*** Block opens ***

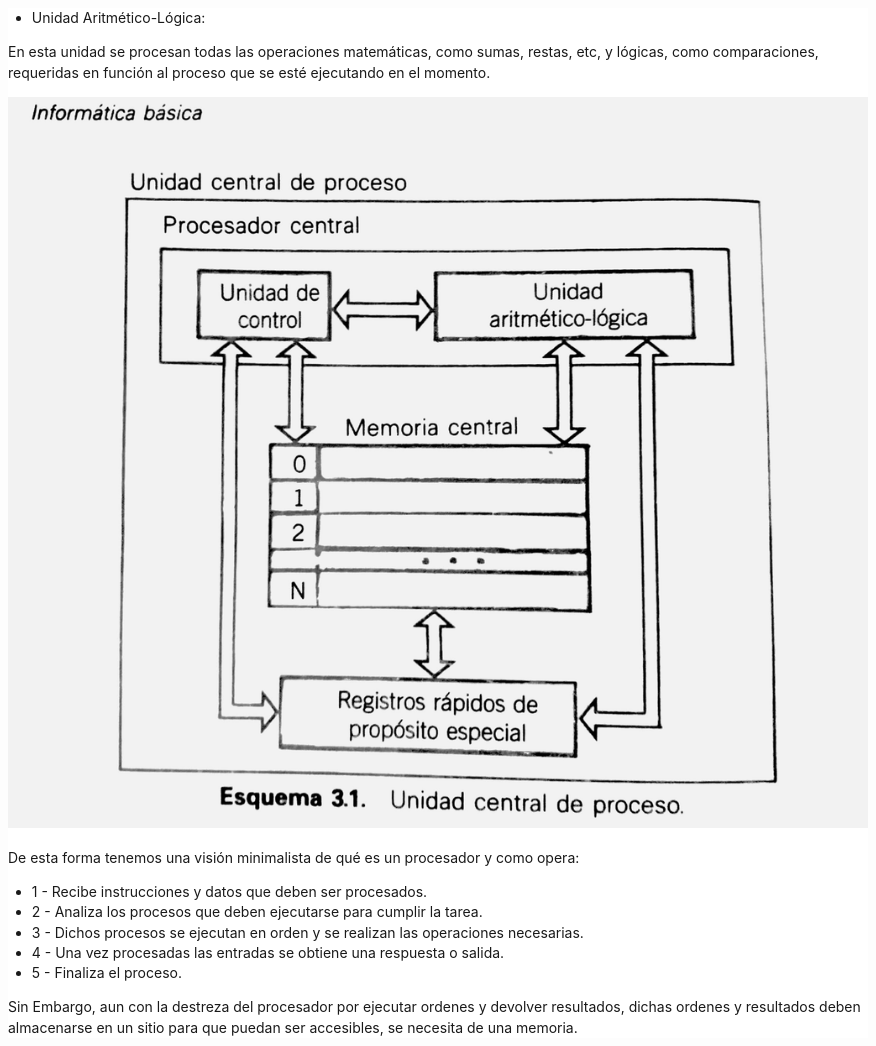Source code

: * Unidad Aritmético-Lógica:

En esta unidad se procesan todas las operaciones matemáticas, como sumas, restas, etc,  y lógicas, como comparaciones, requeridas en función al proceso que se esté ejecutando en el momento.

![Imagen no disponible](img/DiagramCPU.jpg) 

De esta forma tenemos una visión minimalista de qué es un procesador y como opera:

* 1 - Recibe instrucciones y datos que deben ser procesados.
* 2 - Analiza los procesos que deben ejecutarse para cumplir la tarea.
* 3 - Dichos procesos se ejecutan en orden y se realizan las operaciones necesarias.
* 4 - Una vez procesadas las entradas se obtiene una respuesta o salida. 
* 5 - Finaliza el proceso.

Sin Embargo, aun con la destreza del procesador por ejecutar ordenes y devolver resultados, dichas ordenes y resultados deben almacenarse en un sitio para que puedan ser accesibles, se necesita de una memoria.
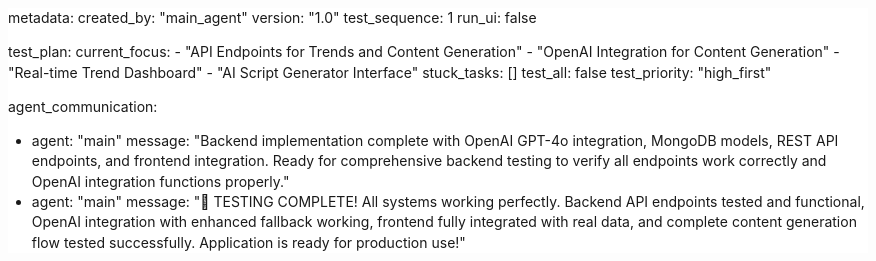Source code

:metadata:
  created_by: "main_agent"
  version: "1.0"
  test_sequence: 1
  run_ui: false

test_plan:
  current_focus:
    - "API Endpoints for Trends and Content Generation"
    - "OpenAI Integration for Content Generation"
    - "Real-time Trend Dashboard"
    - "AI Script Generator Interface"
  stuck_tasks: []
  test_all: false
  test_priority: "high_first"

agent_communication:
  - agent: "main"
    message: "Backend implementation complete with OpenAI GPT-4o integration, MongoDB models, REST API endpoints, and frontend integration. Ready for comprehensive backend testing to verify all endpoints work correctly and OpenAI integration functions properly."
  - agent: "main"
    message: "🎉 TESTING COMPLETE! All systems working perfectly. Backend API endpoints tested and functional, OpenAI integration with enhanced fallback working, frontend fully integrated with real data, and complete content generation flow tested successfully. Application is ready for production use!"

*** Block closes ***

[ACTIVITY] Reproduce each entry precisely; the pictures stay out.

[SOLUTION]
Source code

: * Unidad Aritmético-Lógica:

En esta unidad se procesan todas las operaciones matemáticas, como sumas, restas, etc,  y lógicas, como comparaciones, requeridas en función al proceso que se esté ejecutando en el momento.

![Imagen no disponible](img/DiagramCPU.jpg) 

De esta forma tenemos una visión minimalista de qué es un procesador y como opera:

* 1 - Recibe instrucciones y datos que deben ser procesados.
* 2 - Analiza los procesos que deben ejecutarse para cumplir la tarea.
* 3 - Dichos procesos se ejecutan en orden y se realizan las operaciones necesarias.
* 4 - Una vez procesadas las entradas se obtiene una respuesta o salida. 
* 5 - Finaliza el proceso.

Sin Embargo, aun con la destreza del procesador por ejecutar ordenes y devolver resultados, dichas ordenes y resultados deben almacenarse en un sitio para que puedan ser accesibles, se necesita de una memoria.
Source code

:metadata:
  created_by: "main_agent"
  version: "1.0"
  test_sequence: 1
  run_ui: false

test_plan:
  current_focus:
    - "API Endpoints for Trends and Content Generation"
    - "OpenAI Integration for Content Generation"
    - "Real-time Trend Dashboard"
    - "AI Script Generator Interface"
  stuck_tasks: []
  test_all: false
  test_priority: "high_first"

agent_communication:
  - agent: "main"
    message: "Backend implementation complete with OpenAI GPT-4o integration, MongoDB models, REST API endpoints, and frontend integration. Ready for comprehensive backend testing to verify all endpoints work correctly and OpenAI integration functions properly."
  - agent: "main"
    message: "🎉 TESTING COMPLETE! All systems working perfectly. Backend API endpoints tested and functional, OpenAI integration with enhanced fallback working, frontend fully integrated with real data, and complete content generation flow tested successfully. Application is ready for production use!"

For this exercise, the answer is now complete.